Sugar sustained a major laceration to the front of her carpus during the big snowstorm we had in September 2014. Even though her owner found it the day it happened, there was already a large amount of swelling present as well as a large amount of dirt and contamination in the wound. Initial treatment included intravenous regional limb perfusions with antibiotics, intravenous antibiotics, and bandaging.
Although it would have been ideal to distend the carpal joints with saline to ascertain whether the laceration communicated with the joints, this wasn't possible without fear of introducing contamination into the joint given the amount of swelling. Therefore, radiographs were taken with contrast injected into the wound. These radiographs did not show any contrast inside the joint capsule, making it much less likely that the joints were involved.
Sugar had a total of five intravenous regional limb perfusions with antibiotics, and continued on systemic antibiotics and frequent bandage changes for the next month. A splint was applied to the back of the bandage to keep her limb straight. One of the main challenges of a wound in this particular area is the amount of motion - every time the horse bends its knee, the wound gapes open. This movement had to be neutralized in order for the wound to heal.
By about a month after the initial trauma, the wound had filled in with granulation tissue. At this time, we felt a skin graft would provide the quickest and best chance of healing. In horses, skin grafting is most commonly done using full thickness free island autografts transferred from one site to another on the same individual. One of the main requirements for grafting is a granulation tissue bed that is free of infection; it is necessary to prepare the wound bed to ensure the best chance of success. The purpose of island grafting is to increase the surface area of skin from which epithelialization (skin growth) can proceed, enabling the wound to heal in a timely fashion. Types of island grafts include punch grafts, pinch grafts, and tunnel grafts.
Because of the large amount of motion present on the front of the carpus, we decided to use pinch grafts in this wound. Pinch grafts are small 3mm discs of skin, harvested by removing an elevated cone of skin, that are implanted into small slits in the granulation tissue. Common inconspicuous sites from which to take the skin (the donor sites) include the portion of the neck that lies beneath the mane or underneath the abdomen. We decided to use the neck in Sugar's case. The grafts were removed in a symmetrical pattern, and the small wounds created were sutured closed.
The recipient pockets in the wound itself were actually created several hours in advance to allow the bleeding to stop before the implantation of the grafts.
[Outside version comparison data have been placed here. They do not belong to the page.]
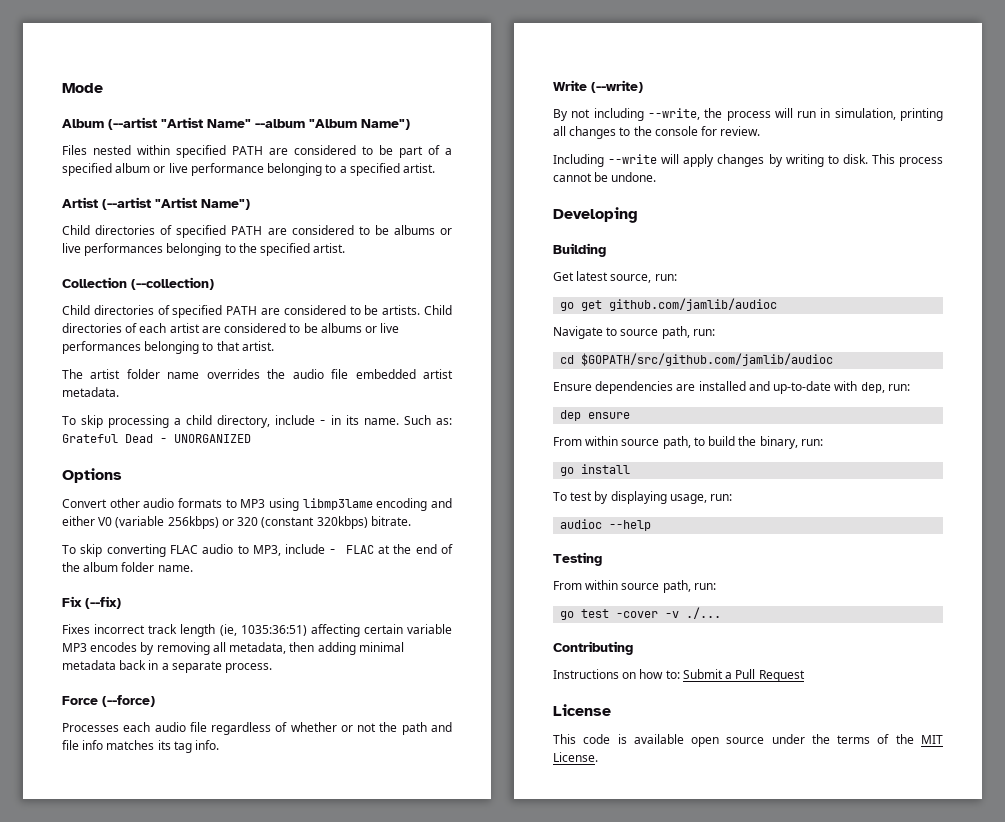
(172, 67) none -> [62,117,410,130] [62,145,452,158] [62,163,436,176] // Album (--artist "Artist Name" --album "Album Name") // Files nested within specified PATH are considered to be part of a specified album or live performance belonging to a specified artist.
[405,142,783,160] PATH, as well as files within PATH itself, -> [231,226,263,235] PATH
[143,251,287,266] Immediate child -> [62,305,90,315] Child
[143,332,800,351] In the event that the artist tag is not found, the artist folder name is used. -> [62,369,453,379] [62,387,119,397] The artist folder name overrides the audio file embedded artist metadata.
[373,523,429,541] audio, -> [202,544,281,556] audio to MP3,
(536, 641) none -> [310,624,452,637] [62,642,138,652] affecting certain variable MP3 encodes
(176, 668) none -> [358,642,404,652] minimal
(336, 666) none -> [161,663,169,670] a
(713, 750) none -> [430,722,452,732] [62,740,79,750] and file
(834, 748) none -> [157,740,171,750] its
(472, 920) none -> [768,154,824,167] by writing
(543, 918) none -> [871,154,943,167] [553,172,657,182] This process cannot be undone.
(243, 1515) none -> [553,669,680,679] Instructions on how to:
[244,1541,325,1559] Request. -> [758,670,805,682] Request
Once harvested, the grafts were kept on a saline-soaked gauze before they were placed into each tiny pocket in the wound, about 3-5mm apart.
Since the grafts take several days to start to attach and grow blood vessels, it is imperative that there is no motion at the grafting site. Any shearing forces between the graft and the recipient bed dislodge the fibrin seal. A cast was applied immediately after the grafts were placed, and remained in place for two days. After this, the cast was split in two, and half of the cast was used as a splint.
In any pinch grafting procedure, we expect the thin layer of granulation tissue covering each graft to slough in the first one to two weeks. Within three weeks, we hope to see epithelium (skin) start to migrate from the margin of each graft. One can expect about 50-75% of the grafts to survive.
Sugar remained in a bandage and splint for several months after the grafting procedure. The majority of the grafts survived, and with conscientious care and bandage changes the wound healed well. A scar is present with sparse tufts of hair covering it - this is typical for the cosmetic appearance of a wound that is treated with island skin grafts. Sugar has returned to her pasture, and by all accounts is glad to finally be bandage-free!